The theory behind patents is that, without patent protection, nobody would have invented the idea in question. By offering patent protection, companies will devote resources to research that they otherwise would not have. Can anyone seriously believe, however, that we would have more innovation if all of AOL, Apple, eBay, Facebook, Google, Netflix, Office Depot, OfficeMax, Staples, Yahoo, or YouTube had honored this patent and not shown similar items on their web sites? Does anyone believe that if Interval hadn't "invented" this idea, that nobody else would have?

An additional part of the rationale for patents is that the idea are difficult to develop, that they would only emerge if significant private resources were dedicated to its research. That, too, is hard to believe for this idea. How long did it take the guys at Interval to come up with this idea? Five minutes, maybe?

I have an idea how to stimulate the software industry. Stop issuing software patents.

Monday, January 3, 2011

References without page numbers

James Robertson asks how we can reference a part of a book, if we read the book on a Kindle or other electronic medium:
...what does a page number even mean? It should be simple to graft the physical form page number into the metadata, but as we go forward, there may well be books for which no physical form exists. What then?
This isn't a new problem, but it's exacerbated by current norms of book publishing. Printed books often don't number their sub-entities at a finer grained level than chapters, so if you don't have the physical version in front of you, all you can cite is the chapter. Worse, if someone else has a physical version, and you're reading the electronic version, it's problematic if they give you a cite for a page number.

It's an old problem, though, and it has a lot of old solutions. It comes up any time the same text is printed multiple times with different page numbers. Two examples would be codes of law and the Christian Bible. If you want to cite a part of one of these, it's poor form to use a page number, because that page number is only valid for a specific printing.
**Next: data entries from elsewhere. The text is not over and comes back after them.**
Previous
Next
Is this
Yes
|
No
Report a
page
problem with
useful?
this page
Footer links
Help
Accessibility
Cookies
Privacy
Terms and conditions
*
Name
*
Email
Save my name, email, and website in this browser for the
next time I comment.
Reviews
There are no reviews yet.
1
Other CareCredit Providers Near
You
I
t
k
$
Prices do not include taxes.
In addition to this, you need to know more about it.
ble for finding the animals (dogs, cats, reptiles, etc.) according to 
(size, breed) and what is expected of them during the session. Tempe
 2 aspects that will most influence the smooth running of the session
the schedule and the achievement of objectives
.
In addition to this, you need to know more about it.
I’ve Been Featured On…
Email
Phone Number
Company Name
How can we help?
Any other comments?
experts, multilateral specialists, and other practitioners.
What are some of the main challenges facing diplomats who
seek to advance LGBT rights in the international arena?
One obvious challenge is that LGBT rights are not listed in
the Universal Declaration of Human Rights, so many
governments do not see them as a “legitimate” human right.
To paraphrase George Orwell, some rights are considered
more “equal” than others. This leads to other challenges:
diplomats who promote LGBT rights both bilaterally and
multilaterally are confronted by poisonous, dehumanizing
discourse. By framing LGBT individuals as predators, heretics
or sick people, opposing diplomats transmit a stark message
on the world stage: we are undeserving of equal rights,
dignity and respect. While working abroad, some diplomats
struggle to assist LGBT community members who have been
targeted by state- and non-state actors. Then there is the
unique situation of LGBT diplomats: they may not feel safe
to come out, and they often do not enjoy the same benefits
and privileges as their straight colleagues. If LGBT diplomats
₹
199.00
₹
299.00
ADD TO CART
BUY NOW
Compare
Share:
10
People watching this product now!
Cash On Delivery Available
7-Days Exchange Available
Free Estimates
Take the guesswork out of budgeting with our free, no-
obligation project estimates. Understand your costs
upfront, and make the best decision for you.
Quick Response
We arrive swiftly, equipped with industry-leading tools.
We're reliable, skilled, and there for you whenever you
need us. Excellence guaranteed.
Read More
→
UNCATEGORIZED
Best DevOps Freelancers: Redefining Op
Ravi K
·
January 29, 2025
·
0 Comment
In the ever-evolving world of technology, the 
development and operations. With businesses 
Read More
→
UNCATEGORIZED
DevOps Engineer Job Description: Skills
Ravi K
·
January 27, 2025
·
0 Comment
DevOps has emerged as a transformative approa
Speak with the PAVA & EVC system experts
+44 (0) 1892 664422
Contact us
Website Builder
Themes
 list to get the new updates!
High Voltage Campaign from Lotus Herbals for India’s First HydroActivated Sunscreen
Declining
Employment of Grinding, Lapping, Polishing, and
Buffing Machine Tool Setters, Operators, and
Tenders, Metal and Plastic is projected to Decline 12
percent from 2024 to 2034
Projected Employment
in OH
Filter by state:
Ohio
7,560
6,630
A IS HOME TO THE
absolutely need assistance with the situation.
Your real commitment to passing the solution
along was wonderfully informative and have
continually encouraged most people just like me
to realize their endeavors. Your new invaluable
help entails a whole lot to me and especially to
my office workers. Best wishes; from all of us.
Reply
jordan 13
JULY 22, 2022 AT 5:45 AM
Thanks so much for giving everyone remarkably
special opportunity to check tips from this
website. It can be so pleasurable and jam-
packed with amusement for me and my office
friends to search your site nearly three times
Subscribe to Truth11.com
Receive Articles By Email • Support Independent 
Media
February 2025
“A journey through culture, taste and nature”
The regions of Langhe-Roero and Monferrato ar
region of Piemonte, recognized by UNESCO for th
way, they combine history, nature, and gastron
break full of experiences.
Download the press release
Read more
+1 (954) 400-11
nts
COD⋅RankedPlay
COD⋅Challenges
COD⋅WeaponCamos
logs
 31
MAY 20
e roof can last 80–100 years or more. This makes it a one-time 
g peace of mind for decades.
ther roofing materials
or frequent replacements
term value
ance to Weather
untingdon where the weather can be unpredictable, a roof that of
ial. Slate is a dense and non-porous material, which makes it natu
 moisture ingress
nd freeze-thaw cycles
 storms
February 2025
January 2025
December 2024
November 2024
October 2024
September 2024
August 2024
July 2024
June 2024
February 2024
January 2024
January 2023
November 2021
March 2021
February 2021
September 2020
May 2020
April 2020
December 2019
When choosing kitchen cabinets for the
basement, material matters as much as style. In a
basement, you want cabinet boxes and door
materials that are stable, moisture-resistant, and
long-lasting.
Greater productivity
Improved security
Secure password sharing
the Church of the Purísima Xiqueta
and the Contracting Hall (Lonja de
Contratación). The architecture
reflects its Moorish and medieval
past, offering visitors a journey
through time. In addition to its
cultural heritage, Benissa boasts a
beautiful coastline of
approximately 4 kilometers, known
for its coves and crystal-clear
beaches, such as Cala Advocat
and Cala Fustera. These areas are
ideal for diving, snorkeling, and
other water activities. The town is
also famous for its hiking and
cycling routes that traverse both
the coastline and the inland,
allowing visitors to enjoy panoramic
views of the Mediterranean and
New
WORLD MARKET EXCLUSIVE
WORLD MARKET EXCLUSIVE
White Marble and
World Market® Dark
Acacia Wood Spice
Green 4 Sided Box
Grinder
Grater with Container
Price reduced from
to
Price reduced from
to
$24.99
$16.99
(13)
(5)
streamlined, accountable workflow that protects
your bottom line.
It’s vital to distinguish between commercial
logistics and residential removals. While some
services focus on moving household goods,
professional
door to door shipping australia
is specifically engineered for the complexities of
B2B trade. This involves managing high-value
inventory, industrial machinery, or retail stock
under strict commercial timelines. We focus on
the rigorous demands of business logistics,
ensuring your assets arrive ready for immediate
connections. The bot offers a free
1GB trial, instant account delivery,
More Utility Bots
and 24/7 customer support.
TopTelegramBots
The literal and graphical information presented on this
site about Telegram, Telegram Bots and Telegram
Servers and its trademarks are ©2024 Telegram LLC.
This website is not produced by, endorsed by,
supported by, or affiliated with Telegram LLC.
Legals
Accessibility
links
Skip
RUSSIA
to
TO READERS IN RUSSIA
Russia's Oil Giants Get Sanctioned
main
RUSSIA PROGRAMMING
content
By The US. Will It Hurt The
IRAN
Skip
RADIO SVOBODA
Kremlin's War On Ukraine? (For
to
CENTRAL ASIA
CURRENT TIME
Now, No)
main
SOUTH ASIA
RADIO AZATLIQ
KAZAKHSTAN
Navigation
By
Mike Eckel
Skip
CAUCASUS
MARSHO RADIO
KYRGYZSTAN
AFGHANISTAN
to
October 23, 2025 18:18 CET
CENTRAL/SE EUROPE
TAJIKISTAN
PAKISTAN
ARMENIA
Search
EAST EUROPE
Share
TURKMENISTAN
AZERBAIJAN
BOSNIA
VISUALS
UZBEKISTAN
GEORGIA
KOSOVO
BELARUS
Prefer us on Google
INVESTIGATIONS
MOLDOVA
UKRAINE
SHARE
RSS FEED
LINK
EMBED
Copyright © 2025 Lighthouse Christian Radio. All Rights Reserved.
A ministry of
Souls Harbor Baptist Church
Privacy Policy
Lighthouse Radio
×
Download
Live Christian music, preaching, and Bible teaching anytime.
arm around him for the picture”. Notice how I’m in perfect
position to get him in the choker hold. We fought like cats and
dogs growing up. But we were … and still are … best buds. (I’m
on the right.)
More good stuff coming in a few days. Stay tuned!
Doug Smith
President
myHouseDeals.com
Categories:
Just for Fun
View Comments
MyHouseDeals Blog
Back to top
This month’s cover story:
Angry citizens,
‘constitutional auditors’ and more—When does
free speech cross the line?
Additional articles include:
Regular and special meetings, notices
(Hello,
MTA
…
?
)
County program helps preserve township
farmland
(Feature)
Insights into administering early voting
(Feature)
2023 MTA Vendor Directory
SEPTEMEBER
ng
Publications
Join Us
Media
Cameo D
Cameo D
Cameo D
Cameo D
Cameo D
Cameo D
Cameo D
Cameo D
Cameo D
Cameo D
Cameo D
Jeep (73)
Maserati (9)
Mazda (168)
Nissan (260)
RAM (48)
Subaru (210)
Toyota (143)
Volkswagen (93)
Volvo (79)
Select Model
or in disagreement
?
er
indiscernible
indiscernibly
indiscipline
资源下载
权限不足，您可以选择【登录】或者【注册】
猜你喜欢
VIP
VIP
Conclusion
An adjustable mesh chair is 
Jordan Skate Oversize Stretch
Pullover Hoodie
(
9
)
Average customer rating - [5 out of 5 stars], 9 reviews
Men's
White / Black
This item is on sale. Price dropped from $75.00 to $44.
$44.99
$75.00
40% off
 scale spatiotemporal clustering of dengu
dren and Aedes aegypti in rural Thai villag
You instead make reference to the detailed numbers that have been applied to the sub-entities of the text.

Going forward, it would help if books started containing more fine-grained numberings as a matter of course. In theory we could instead use character count or word counts, but that has two problems. It is prone to differences in convention, e.g. how many characters is a paragraph indent, and how many words are in counter-revolutionary. Worse, it doesn't work well for people using the print version, who would need a specially printed version with the position counts on the bottom of each page or in the margins.

Bill Venners foresaw this problem for Programming in Scala, and he was careful to publish the ebook version such that it has the exact same page numbers as the printed book. This is possible because the ebook is a PDF file, and PDF files have the same pagination on every device. In addition to the consistent page numbering, the book includes fine-grained number of all the sections, figures, tables, and larger programming listings, so you can also cite things that way. In short, feel free to copiously cite parts of Programming in Scala. Don't worry about the ebook readers--they'll be able to look up your references just fine.